- Source text:
What Does Motor Gearing Have to Do with Torque?

When there is no gear reduction, as in Figure 8-3, 5000 engine RPM turns the propeller at 5000 RPM. Here, there is no change in torque. The propeller sees the same torque that is coming from the powerhead, but for frictional losses.

If gear reduction is used, however, as in Figure 8-4 where a two-to-one (2:1) gear reduction exists, the 5000 engine RPM is reduced to 2500 RPM at the propeller. Therefore, by cutting propeller shaft speed in half, the torque has been doubled.

As the higher torque is transmitted to the propeller shaft with gear reduction, a larger-diameter, higher-pitch propeller (Figure 8-4) is required. A slower-turning, larger-diameter, higher-pitch propeller is more efficient than a faster-turning, smaller-diameter, lower-pitch propeller. This usually means better acceleration as well as better top speed, up to the point where the higher drag of the larger, higher-reduction gearcase overtakes the propeller efficiency benefit. That is why at higher racing speeds a small­er, lower-drag gearcase with little if any gear reduction will run faster than a larger gearcase with much gear reduction, despite the greater propeller efficiency associated with the larger gear­case. Gearcase drag is proportional to the velocity squared.

The pitch acts like another set of gears with a given boat and load. When using a propeller from a propeller line designed for your engine, correct pitch is evident when, at wide-open-throttle, the engine runs within the manufacturer's specified RPM range.

- Recorded data:

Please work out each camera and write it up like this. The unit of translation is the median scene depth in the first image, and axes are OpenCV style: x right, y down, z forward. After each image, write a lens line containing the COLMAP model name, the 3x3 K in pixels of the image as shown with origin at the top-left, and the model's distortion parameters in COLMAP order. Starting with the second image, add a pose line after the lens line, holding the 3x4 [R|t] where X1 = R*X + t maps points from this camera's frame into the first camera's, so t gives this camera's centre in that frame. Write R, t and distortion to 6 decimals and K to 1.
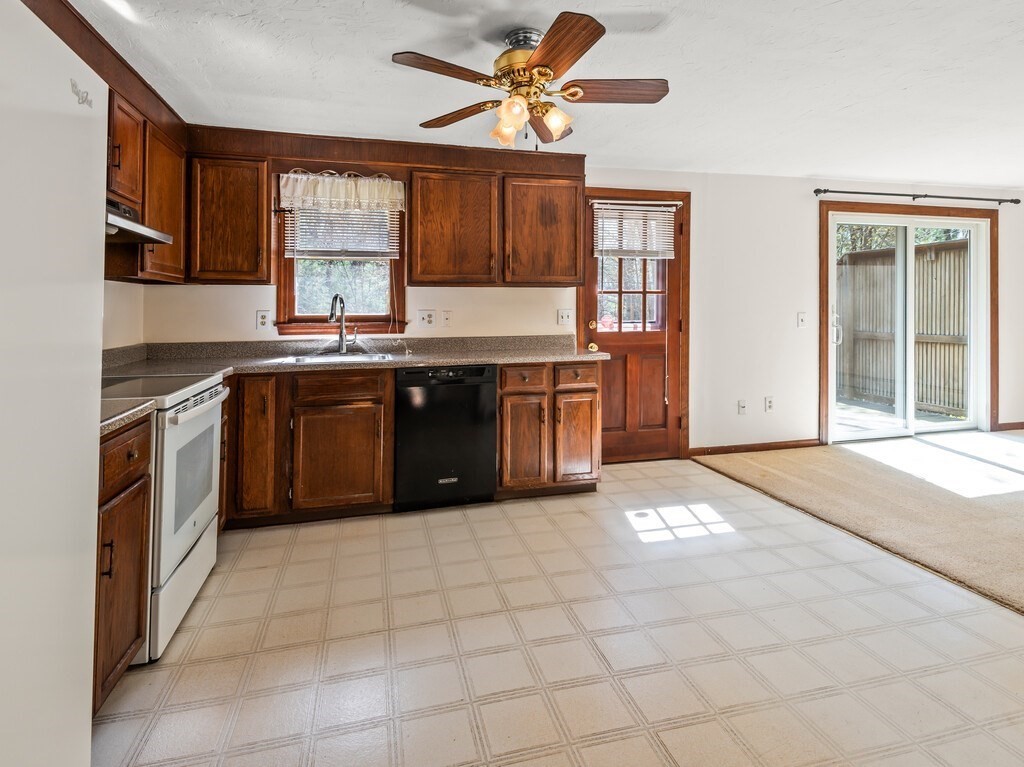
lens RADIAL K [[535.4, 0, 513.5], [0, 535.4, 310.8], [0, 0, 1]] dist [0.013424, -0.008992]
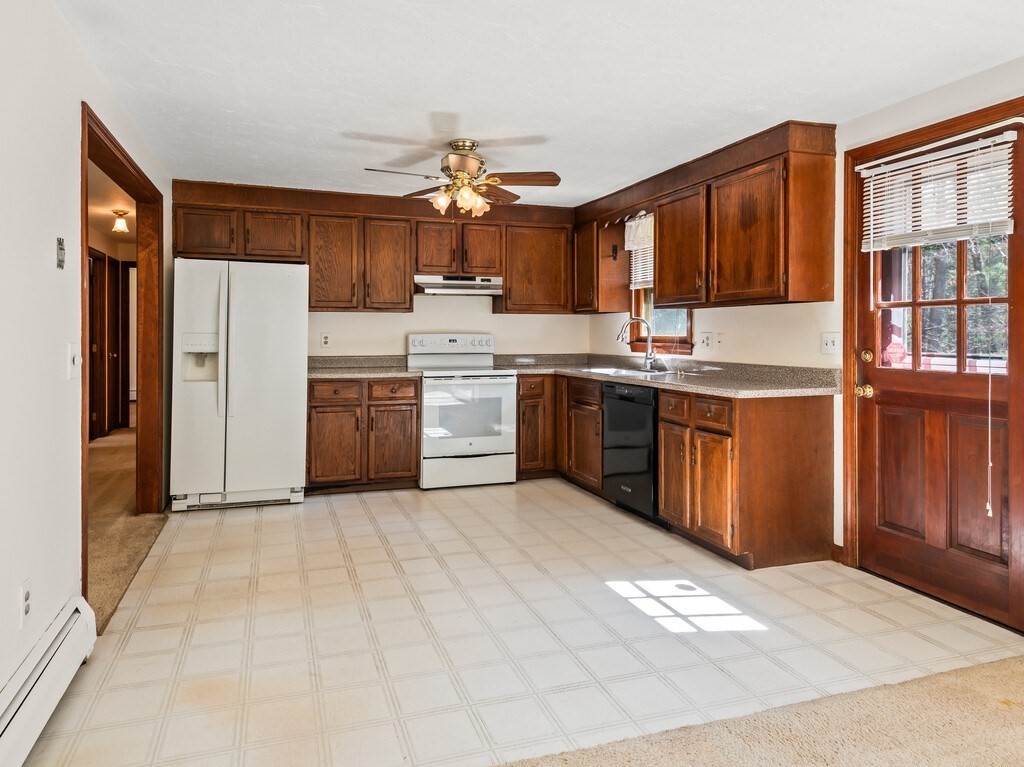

- Task goal:
According to the passage on motor gearing and torque, what is gearcase drag proportional to?

- Solution to this exercise:
The velocity squared.